When you're a playoff team, you hope the players you acquire factor in the postseason. On the Red Sox, Byung Hyun Kim isn't even on the ALCS roster because of a stiff shoulder and maturity issues. Scott Sauerbeck has been a nonfactor since being acquired from the Pirates. Jeff Suppan, left off the Division Series roster, has yet to pitch in the AL Championship Series. Serving a more significant role, but certainly not without his shortcomings, is Scott Williamson, currently the closer.

The Sox also made a late-season deal for infielder Lou Merloni, who has been behind Damian Jackson on the depth chart and going into last night hadn't appeared in the playoffs. David McCarty and Todd Jones have also had insignificant roles.

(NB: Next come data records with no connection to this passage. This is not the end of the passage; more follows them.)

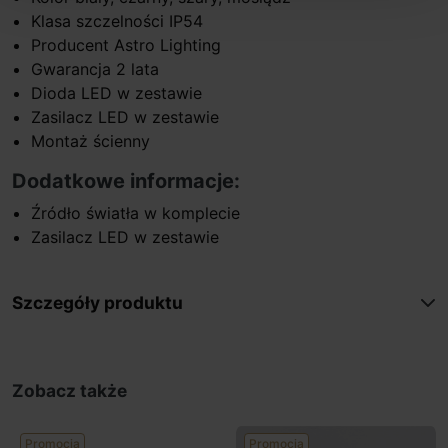
Klasa szczelności IP54
Producent Astro Lighting
Gwarancja 2 lata
Dioda LED w zestawie
Zasilacz LED w zestawie
Montaż ścienny
Dodatkowe informacje:
Źródło światła w komplecie
Zasilacz LED w zestawie
Szczegóły produktu
Zobacz także
Promocja
Promocja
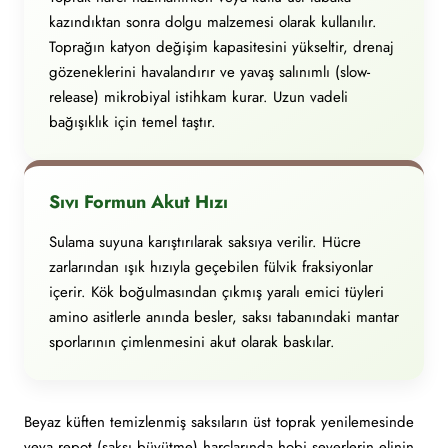
kazındıktan sonra dolgu malzemesi olarak kullanılır.
Toprağın katyon değişim kapasitesini yükseltir, drenaj
gözeneklerini havalandırır ve yavaş salınımlı (slow-
release) mikrobiyal istihkam kurar. Uzun vadeli
bağışıklık için temel taştır.
Sıvı Formun Akut Hızı
Sulama suyuna karıştırılarak saksıya verilir. Hücre
zarlarından ışık hızıyla geçebilen fülvik fraksiyonlar
içerir. Kök boğulmasından çıkmış yaralı emici tüyleri
amino asitlerle anında besler, saksı tabanındaki mantar
sporlarının çimlenmesini akut olarak baskılar.
Beyaz küften temizlenmiş saksıların üst toprak yenilemesinde
veya repot (saksı büyütme) harçlarında hobi severlerin elinin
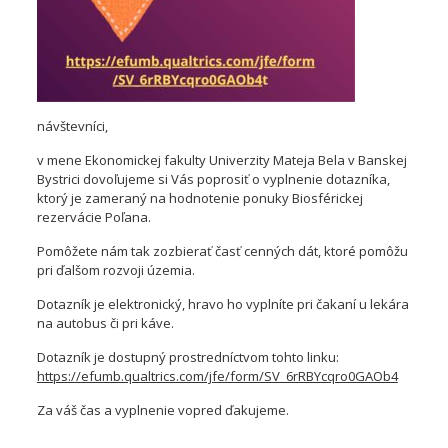
návštevníci,
v mene Ekonomickej fakulty Univerzity Mateja Bela v Banskej
Bystrici dovoľujeme si Vás poprosiť o vyplnenie dotazníka,
ktorý je zameraný na hodnotenie ponuky Biosférickej
rezervácie Poľana.
Pomôžete nám tak zozbierať časť cenných dát, ktoré pomôžu
pri ďalšom rozvoji územia.
Dotazník je elektronický, hravo ho vyplníte pri čakaní u lekára
na autobus či pri káve.
Dotazník je dostupný prostredníctvom tohto linku:
https://efumb.qualtrics.com/jfe/form/SV_6rRBYcqro0GAOb4
Za váš čas a vyplnenie vopred ďakujeme.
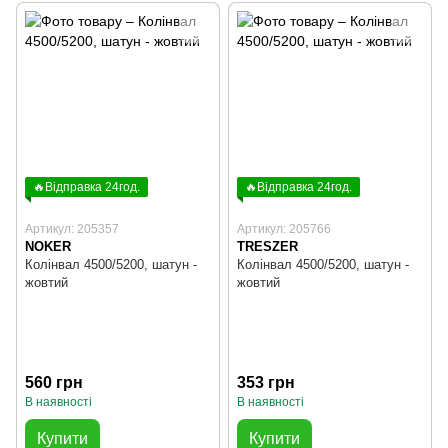
🔥Відправка 24год.
🔥Відправка 24год.
Артикул: 205357
Артикул: 205766
NOKER
TRESZER
Колінвал 4500/5200, шатун -
Колінвал 4500/5200, шатун -
жовтий
жовтий
560 грн
353 грн
В наявності
В наявності
Купити
Купити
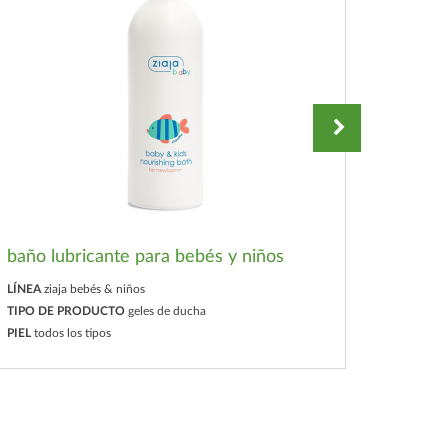
baño lubricante para bebés y niños
baño m
colore
LÍNEA
ziaja bebés & niños
TIPO DE PRODUCTO
geles de ducha
LÍNEA
zi
PIEL
todos los tipos
TIPO D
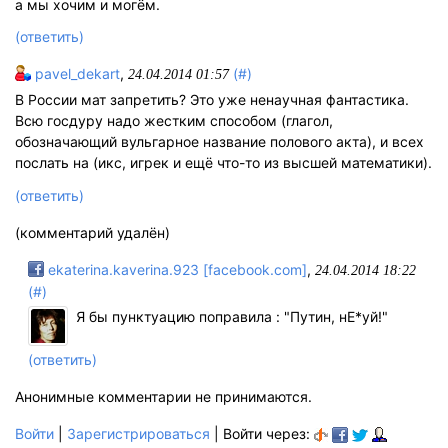
а мы хочим и могём.
(ответить)
pavel_dekart
,
(#)
24.04.2014 01:57
В России мат запретить? Это уже ненаучная фантастика.
Всю госдуру надо жестким способом (глагол,
обозначающий вульгарное название полового акта), и всех
послать на (икс, игрек и ещё что-то из высшей математики).
(ответить)
(комментарий удалён)
ekaterina.kaverina.923 [facebook.com]
,
24.04.2014 18:22
(#)
Я бы пунктуацию поправила : "Путин, нЕ*уй!"
(ответить)
Анонимные комментарии не принимаются.
Войти
|
Зарегистрироваться
| Войти через:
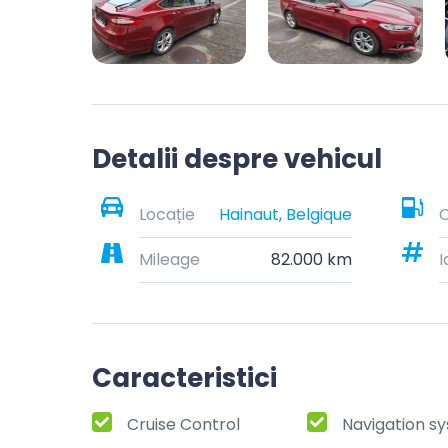
Detalii despre vehicul
Locație
Hainaut, Belgique
C
Mileage
82.000 km
I
Caracteristici
Cruise Control
Navigation s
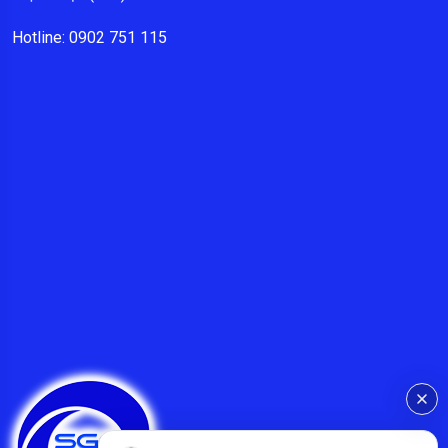
Hotline: 0902 751 115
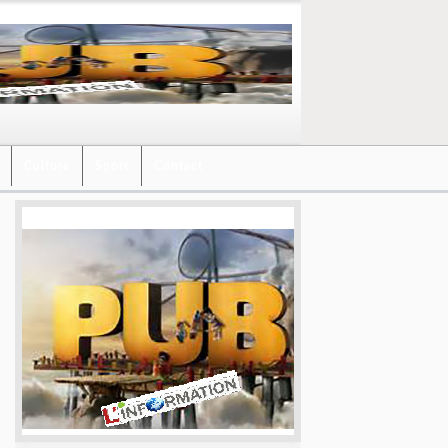
Culture
Sport
Contact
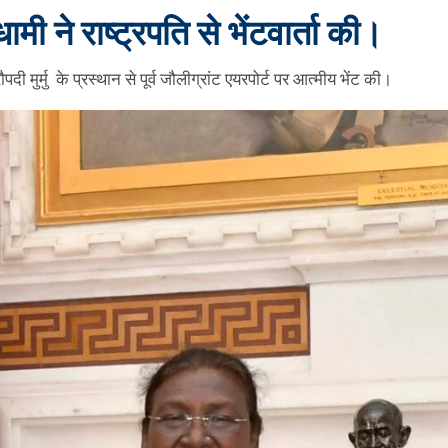
धामी ने राष्ट्रपति से भेंटवार्ता की।
रौपदी मुर्मु के प्रस्थान से पूर्व जौलीग्रांट एयरपोर्ट पर आत्मीय भेंट की।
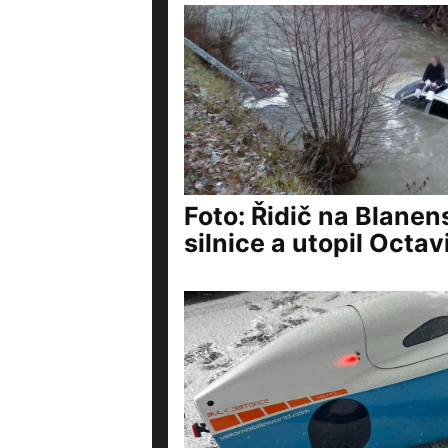
Foto: Řidič na Blanen
silnice a utopil Octavi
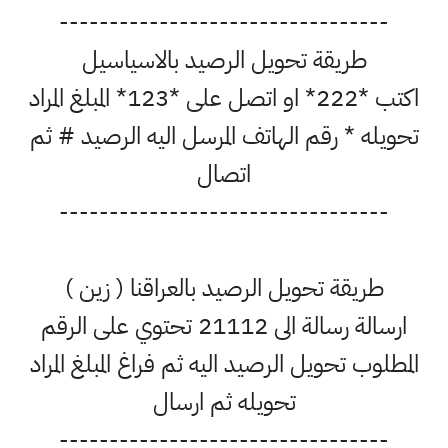
---------------------------------
طريقة تحويل الرصيد بالاسياسيل
اكتب *222* او اتصل على *123* المبلغ المراد
تحويله * رقم الهاتف المرسل اليه الرصيد # ثم
اتصال
---------------------------------
طريقة تحويل الرصيد بالعراقنا ( زين )
ارسالة رسالة الى 21112 تحتوي على الرقم
المطلوب تحويل الرصيد اليه ثم فراغ المبلغ المراد
تحويله ثم ارسال
---------------------------------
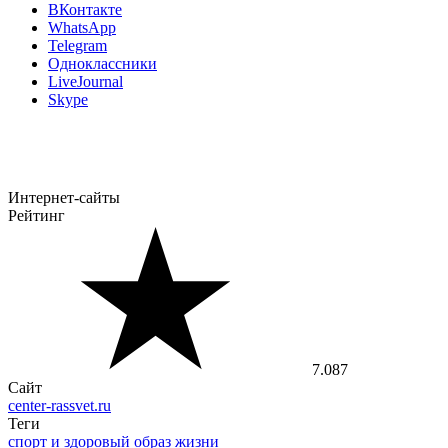
ВКонтакте
WhatsApp
Telegram
Одноклассники
LiveJournal
Skype
Интернет-сайты
Рейтинг
7.087
Сайт
center-rassvet.ru
Теги
спорт и здоровый образ жизни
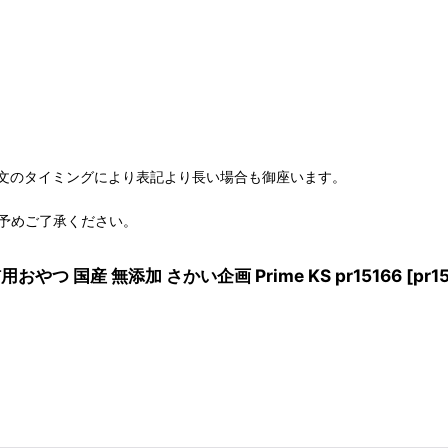
文のタイミングにより表記より長い場合も御座います。
予めご了承ください。
やつ 国産 無添加 さかい企画 Prime KS pr15166
[
pr1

It's not that Epstein didn't make the right moves; certainly the aforementioned players helped the Red Sox. Kim saved 16 games and blew only three chances. As Epstein said, "Without Kim, we wouldn't have gotten here." Suppan went 10-7 with a 3.57 ERA in Pittsburgh and looked like a maturing pitcher who could help the team now and in years to come. Sauerbeck was considered one of the top situational lefthanders in the game. Williamson looked like a steal from the Reds, and though he had problems early as Kim's setup man, he has performed well as the closer.

"They've all been a part of it," Epstein said prior to last night's Game 4 against the Yankees at Fenway Park. "You just never know when you make a trade if it's the right thing or the wrong thing, but you have to go out and get the best available guy."

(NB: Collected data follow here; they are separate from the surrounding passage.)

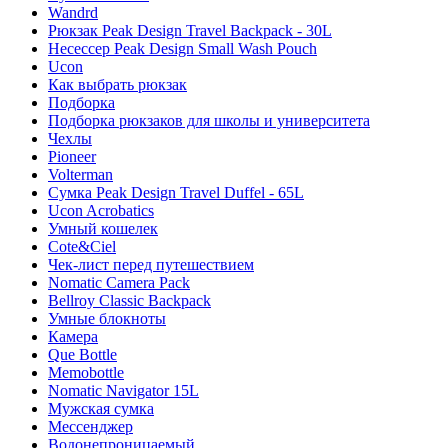
Wandrd
Рюкзак Peak Design Travel Backpack - 30L
Несессер Peak Design Small Wash Pouch
Ucon
Как выбрать рюкзак
Подборка
Подборка рюкзаков для школы и университета
Чехлы
Pioneer
Volterman
Сумка Peak Design Travel Duffel - 65L
Ucon Acrobatics
Умный кошелек
Cote&Ciel
Чек-лист перед путешествием
Nomatic Camera Pack
Bellroy Classic Backpack
Умные блокноты
Камера
Que Bottle
Memobottle
Nomatic Navigator 15L
Мужская сумка
Мессенджер
Водонепроницаемый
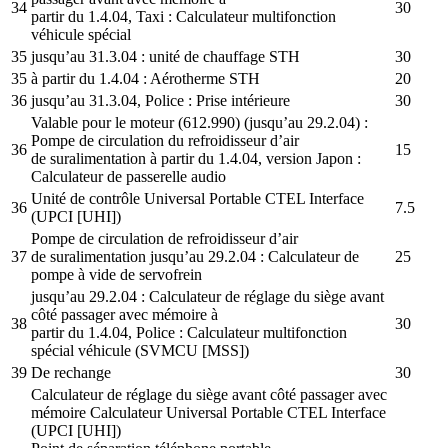
34
30
partir du 1.4.04, Taxi : Calculateur multifonction
véhicule spécial
35
jusqu’au 31.3.04 : unité de chauffage STH
30
35
à partir du 1.4.04 : Aérotherme STH
20
36
jusqu’au 31.3.04, Police : Prise intérieure
30
Valable pour le moteur (612.990) (jusqu’au 29.2.04) :
Pompe de circulation du refroidisseur d’air
36
15
de suralimentation à partir du 1.4.04, version Japon :
Calculateur de passerelle audio
Unité de contrôle Universal Portable CTEL Interface
36
7.5
(UPCI [UHI])
Pompe de circulation de refroidisseur d’air
37
de suralimentation jusqu’au 29.2.04 : Calculateur de
25
pompe à vide de servofrein
jusqu’au 29.2.04 : Calculateur de réglage du siège avant
côté passager avec mémoire à
38
30
partir du 1.4.04, Police : Calculateur multifonction
spécial véhicule (SVMCU [MSS])
39
De rechange
30
Calculateur de réglage du siège avant côté passager avec
mémoire Calculateur Universal Portable CTEL Interface
(UPCI [UHI])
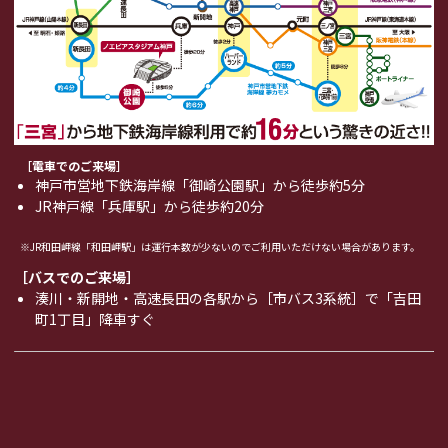
［電車でのご来場］
神戸市営地下鉄海岸線「御崎公園駅」
から徒歩約5分
JR神戸線「兵庫駅」
から徒歩約20分
※JR和田岬線「和田岬駅」は運行本数が少ないのでご利用いただけない場合があります。
［バスでのご来場］
湊川・新開地・高速長田の各駅から［市バス3系統］で「吉田
町1丁目」降車すぐ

Epstein said of Sauerbeck, "He's been a stand-up guy. He'd be the first one to say that he's disappointed by the way he's pitched here, but he doesn't make excuses and he's earned a lot of respect for that."

There was no secret about the Yankees' intentions toward Sauerbeck, and at the time Epstein's move for the 31-year-old reliever was considered a coup. But Sauerbeck revealed he had strained an oblique muscle while warming up in Game 1 against Oakland, which pretty much knocked him out for the Division Series. He appeared in Game 2 of the ALCS in relief of Derek Lowe and allowed a two-run double to the switch-hitting Jorge Posada. The lefthander also disclosed he had received two cortisone shots on his throwing shoulder since being acquired by the Sox and feels the 157 regular-season appearances he's made the last two seasons contributed to his shoulder woes.

"Our entire organization, the coaches, the manager, the players, we could care less who's doing the job as long as the job is getting done," Epstein said. "Our bullpen has done an incredible job, and that's the bottom line."

Kim's unfortunate gesture during introductions prior to Game 3 vs. Oakland at Fenway was the beginning of the end of his season. Kim, who was acquired from Arizona for Shea Hillenbrand May 29, had become an adventure in the late innings, and his phobia vs. the Yankees was obvious.

When Kim also complained of shoulder stiffness, the team decided it would be best not to pitch him in the ALCS. Even if he had been on the roster, the chances of him pitching in a meaningful situation were slim. Kim, though, is working out his physical problems.

"We have dialogue like we do with a lot of guys and he's doing better," said Epstein. "It's a process, a maturation as a player and as a person, getting acclimated to a new country at a young age, and the whole thing is a procees. When all of it has been completed it will be worthwhile."

Suppan was 2-3 with a 5.20 ERA in six starts in September. Not good enough for Grady Little to consider him one of his top four starters. John Burkett proved more reliable.

Williamson, 27, had an 8.59 ERA in nine games in September, but once Kim was out of the running as closer, Williamson stepped in nicely. So for the next few years, Epstein will cross his fingers and hope that some of the young players he has traded don't become the next Smoltz or Bagwell, and that Williamson, Suppan, or Sauerbeck will contribute the rest of these playoffs.